### Testo di studio
────────────────────
SMART Error Log Version: 1
No Errors Logged

SMART Self-test log structure revision number 1
Num Test_Description Status Remaining LifeTime(hours) LBA_of_first_error

1 Extended offline Completed without error 00% 9 -

2 Extended offline Interrupted (host reset) 00% 0 -

3 Short offline Completed without error 00% 0 -

4 Extended offline Interrupted (host reset) 00% 0 -

SMART Selective self-test log data structure revision number 1
SPAN MIN_LBA MAX_LBA CURRENT_TEST_STATUS
1 0 0 Not_testing
2 0 0 Not_testing
3 0 0 Not_testing
4 0 0 Not_testing
5 0 0 Not_testing
Selective self-test flags (0x0):
After scanning selected spans, do NOT read-scan remainder of disk.
If Selective self-test is pending on power-up, resume after 0 minute delay.[/code]

Moreno · 10 Maggio 2020, 11:57am

Ciao

Strano che SMART non riporti errori, ho trovato qualche cosa https://bugzilla.redhat.com/show_bug.cgi?id=917826 al riguardo.

Prova a fare i test approfonditi di SMART magari salta fuori qualche cosa.
────────────────────
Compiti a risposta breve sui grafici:
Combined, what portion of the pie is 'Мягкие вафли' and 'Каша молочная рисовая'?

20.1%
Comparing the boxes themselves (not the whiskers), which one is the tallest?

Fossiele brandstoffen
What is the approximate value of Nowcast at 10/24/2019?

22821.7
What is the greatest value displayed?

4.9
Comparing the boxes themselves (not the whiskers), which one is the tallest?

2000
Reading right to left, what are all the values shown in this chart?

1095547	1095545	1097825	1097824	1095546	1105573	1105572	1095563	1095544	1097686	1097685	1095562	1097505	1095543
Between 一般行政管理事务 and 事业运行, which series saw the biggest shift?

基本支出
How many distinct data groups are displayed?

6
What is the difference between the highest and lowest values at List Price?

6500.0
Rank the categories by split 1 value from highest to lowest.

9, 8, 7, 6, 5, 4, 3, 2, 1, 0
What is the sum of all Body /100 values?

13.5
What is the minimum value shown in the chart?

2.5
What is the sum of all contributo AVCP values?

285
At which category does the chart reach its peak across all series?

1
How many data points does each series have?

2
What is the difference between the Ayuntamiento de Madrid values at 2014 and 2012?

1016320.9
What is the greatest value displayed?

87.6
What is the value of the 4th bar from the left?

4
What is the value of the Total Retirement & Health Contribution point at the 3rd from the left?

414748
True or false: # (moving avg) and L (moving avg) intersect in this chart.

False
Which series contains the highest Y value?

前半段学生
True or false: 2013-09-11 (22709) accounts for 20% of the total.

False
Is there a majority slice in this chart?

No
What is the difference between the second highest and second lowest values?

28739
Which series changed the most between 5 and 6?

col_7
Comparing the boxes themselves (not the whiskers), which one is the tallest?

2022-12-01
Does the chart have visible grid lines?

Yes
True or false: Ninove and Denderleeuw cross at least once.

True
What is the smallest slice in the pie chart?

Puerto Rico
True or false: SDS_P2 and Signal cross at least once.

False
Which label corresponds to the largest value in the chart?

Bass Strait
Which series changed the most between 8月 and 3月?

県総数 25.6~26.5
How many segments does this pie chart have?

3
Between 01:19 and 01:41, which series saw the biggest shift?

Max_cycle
────────────────────
### Consegna A
Puoi riscrivere il testo sul registro SMART cominciando dalle parole "3 Short offline" e fermandoti dopo "remainder of disk.", sostituendo "Short offline" con "Conveyance offline"?
### Consegna B
Puoi continuare il testo sul registro SMART a partire dalla sua ultima frase?

### Soluzione A
3 Conveyance offline Completed without error 00% 0 -

4 Extended offline Interrupted (host reset) 00% 0 -

SMART Selective self-test log data structure revision number 1
SPAN MIN_LBA MAX_LBA CURRENT_TEST_STATUS
1 0 0 Not_testing
2 0 0 Not_testing
3 0 0 Not_testing
4 0 0 Not_testing
5 0 0 Not_testing
Selective self-test flags (0x0):
After scanning selected spans, do NOT read-scan remainder of disk.

### Soluzione B
Io recentemente ho avuto dei seri problemi con un Kernel che perdeva per strada uno dei miei due dischi SATAIII, però era un kernel RC, ora non lo fa più.

Ciao Ciao, Moreno

marcomotta · 10 Maggio 2020, 11:57am

In realtà qualcosa riporta:

# smartctl -a /dev/sda | grep CRC 199 UDMA_CRC_Error_Count 0x003e 200 200 000 Old_age Always - 19
(poco fa era 14!)

N.B. Il test approfondito l’ho fatto ieri.

marcomotta · 10 Maggio 2020, 11:57am

Ho trovato http://lime-technology.com/forum/index.php?topic=16186.0:

[quote]That error is usually a bad sata cable or a sata cable wrapped around a power wire.
change that out and see if it keeps counting up.

the other option is to swap connections with a “good drive” and see if the errors change drives or follow the drive.
if it follows the drive, i’d think it is bad internal connector on the drive.[/quote]

Potrebbe dipendere dal cavo? Lo spero, perché ho aspettato più di un mese perché mi mandassero questo in sostituzione di quello precedente che non funzionava, e non ho proprio nessuna voglia di fare un altro RMA…

Moreno · 10 Maggio 2020, 11:57am

Ciao

Per quell’errore http://hardforum.com/showthread.php?t=1558825 consigliano di sostituire il cavo.
Provare non costa nulla.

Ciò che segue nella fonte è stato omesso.